> [What is being asked] What lines in this listing contain the string "signals"? Report each one by copying it.
------------------------------------------------
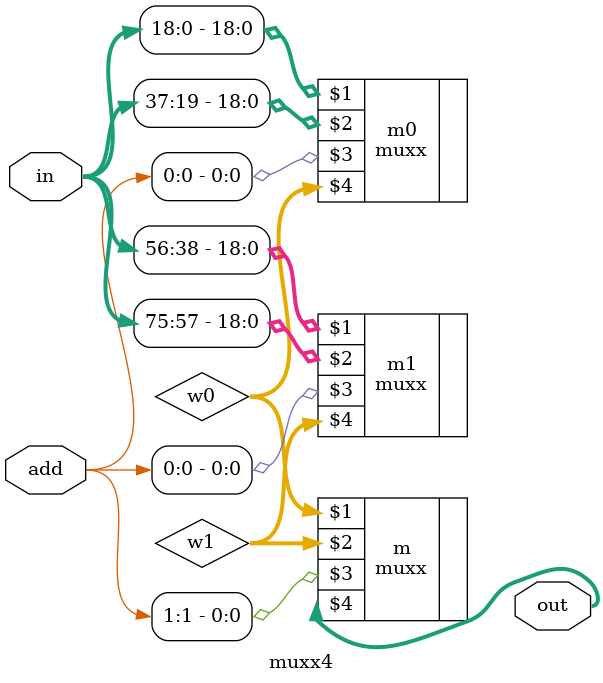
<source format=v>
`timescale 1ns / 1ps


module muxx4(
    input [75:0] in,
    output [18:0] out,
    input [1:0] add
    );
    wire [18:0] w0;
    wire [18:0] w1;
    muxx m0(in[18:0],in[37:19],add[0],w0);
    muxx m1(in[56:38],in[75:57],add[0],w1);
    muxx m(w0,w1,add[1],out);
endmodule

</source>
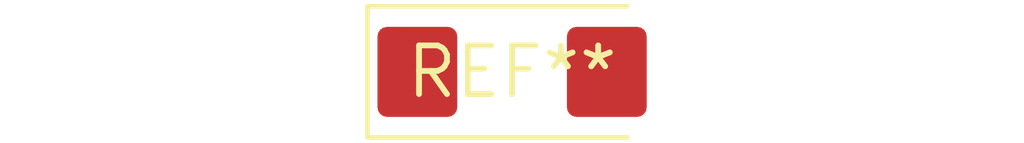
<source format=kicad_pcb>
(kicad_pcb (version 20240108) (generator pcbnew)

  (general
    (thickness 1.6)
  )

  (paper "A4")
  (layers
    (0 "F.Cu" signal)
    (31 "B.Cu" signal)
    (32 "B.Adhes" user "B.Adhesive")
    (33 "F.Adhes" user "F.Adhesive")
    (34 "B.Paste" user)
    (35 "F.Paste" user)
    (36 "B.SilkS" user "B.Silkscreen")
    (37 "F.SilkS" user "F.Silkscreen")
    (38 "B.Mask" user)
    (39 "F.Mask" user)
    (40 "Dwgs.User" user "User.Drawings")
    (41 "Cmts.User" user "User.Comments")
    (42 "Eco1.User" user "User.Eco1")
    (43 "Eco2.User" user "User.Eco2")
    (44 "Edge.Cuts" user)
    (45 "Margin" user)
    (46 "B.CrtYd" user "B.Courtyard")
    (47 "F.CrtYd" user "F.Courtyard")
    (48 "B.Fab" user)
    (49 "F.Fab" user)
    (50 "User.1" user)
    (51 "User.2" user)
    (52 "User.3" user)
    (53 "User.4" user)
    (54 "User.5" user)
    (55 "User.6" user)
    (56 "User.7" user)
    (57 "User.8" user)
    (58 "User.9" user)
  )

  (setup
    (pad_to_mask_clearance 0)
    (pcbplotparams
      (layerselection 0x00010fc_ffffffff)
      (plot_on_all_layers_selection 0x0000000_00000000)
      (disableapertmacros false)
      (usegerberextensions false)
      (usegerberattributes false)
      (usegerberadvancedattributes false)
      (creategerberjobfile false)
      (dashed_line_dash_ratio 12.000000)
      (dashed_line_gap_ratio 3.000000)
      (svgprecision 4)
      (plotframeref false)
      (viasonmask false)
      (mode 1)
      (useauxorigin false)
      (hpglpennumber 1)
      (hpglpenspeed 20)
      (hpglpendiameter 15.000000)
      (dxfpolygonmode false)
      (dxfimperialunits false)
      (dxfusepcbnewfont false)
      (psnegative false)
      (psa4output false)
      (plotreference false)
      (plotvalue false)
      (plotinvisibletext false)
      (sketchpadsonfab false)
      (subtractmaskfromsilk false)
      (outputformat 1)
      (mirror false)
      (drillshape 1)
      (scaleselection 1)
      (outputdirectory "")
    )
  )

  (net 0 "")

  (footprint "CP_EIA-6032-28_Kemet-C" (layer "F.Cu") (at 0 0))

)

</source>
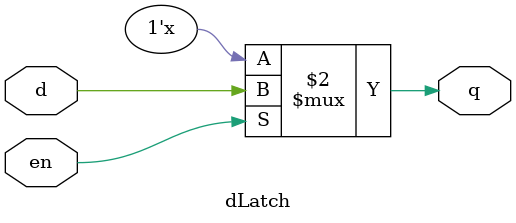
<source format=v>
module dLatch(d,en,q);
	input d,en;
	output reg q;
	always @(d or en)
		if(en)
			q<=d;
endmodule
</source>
------------------------------------------------
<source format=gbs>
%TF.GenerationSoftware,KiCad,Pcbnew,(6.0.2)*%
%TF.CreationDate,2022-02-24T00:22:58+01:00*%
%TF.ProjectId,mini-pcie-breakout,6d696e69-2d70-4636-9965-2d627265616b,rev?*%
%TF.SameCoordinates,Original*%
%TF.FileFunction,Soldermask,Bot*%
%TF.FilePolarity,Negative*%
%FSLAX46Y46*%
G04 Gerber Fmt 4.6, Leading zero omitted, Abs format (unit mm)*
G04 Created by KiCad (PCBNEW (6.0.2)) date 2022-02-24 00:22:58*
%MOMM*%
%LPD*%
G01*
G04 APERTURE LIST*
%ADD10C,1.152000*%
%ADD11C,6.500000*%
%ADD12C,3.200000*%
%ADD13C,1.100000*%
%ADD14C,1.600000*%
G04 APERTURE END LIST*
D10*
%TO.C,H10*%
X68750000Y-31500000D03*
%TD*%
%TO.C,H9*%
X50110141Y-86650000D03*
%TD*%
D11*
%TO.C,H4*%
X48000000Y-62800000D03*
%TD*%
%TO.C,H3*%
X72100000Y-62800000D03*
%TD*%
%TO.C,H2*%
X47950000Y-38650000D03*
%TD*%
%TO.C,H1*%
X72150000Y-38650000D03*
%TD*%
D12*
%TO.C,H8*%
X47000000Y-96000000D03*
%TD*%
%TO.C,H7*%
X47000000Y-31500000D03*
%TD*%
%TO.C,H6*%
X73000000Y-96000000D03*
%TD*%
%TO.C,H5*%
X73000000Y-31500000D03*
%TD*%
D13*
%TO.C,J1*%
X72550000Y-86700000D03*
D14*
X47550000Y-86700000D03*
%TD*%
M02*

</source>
------------------------------------------------
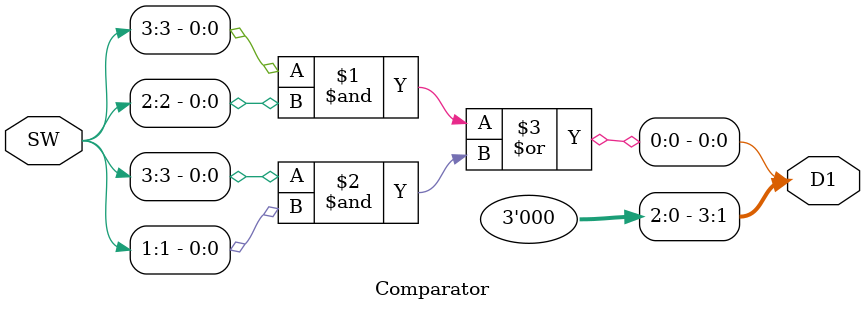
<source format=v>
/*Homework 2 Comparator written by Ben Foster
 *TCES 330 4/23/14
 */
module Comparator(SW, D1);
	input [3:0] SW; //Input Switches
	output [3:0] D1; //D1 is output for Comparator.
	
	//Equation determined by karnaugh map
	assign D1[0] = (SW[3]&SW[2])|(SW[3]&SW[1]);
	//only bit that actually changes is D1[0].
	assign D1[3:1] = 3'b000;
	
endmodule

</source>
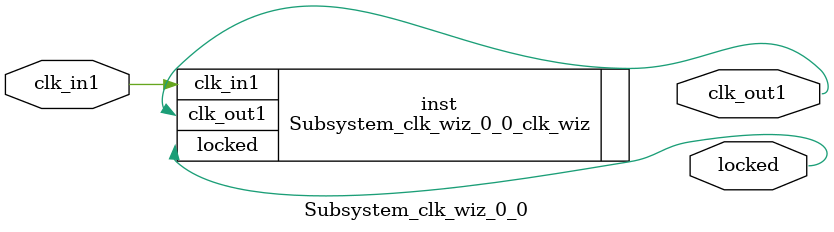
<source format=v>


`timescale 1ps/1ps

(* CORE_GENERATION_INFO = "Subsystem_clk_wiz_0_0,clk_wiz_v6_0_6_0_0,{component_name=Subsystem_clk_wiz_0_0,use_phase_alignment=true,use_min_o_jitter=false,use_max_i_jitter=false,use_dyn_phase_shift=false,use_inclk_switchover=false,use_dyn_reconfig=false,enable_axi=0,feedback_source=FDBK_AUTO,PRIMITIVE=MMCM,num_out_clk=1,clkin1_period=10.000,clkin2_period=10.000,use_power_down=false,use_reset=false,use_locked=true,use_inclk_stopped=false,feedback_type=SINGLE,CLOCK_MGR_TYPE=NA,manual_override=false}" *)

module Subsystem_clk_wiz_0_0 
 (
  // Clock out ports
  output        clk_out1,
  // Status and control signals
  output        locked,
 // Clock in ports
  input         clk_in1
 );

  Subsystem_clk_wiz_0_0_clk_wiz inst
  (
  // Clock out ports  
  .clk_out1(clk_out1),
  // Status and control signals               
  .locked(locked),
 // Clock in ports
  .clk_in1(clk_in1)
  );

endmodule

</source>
------------------------------------------------
> [Answer box]
  // Status and control signals
  // Status and control signals               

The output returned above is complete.